Copy every line of the rows below word for word, omitting the pictures.

------------

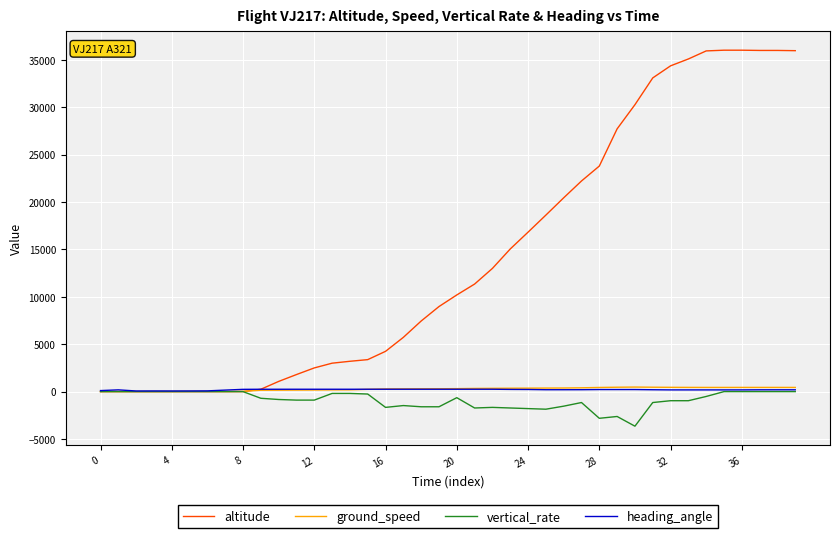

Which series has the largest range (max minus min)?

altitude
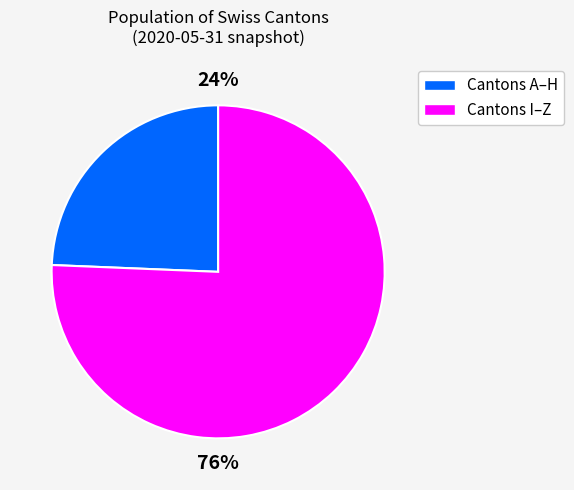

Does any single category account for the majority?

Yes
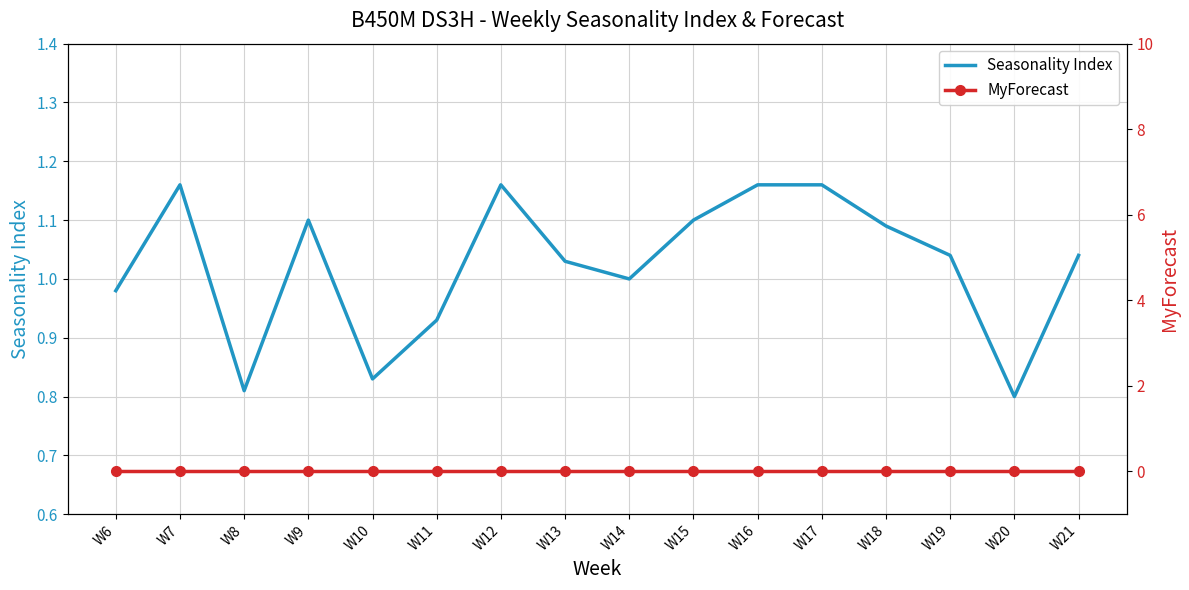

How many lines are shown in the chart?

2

------------

# [Result for this task]
Which series has the largest range (max minus min)?

altitude

Does any single category account for the majority?

Yes

How many lines are shown in the chart?

2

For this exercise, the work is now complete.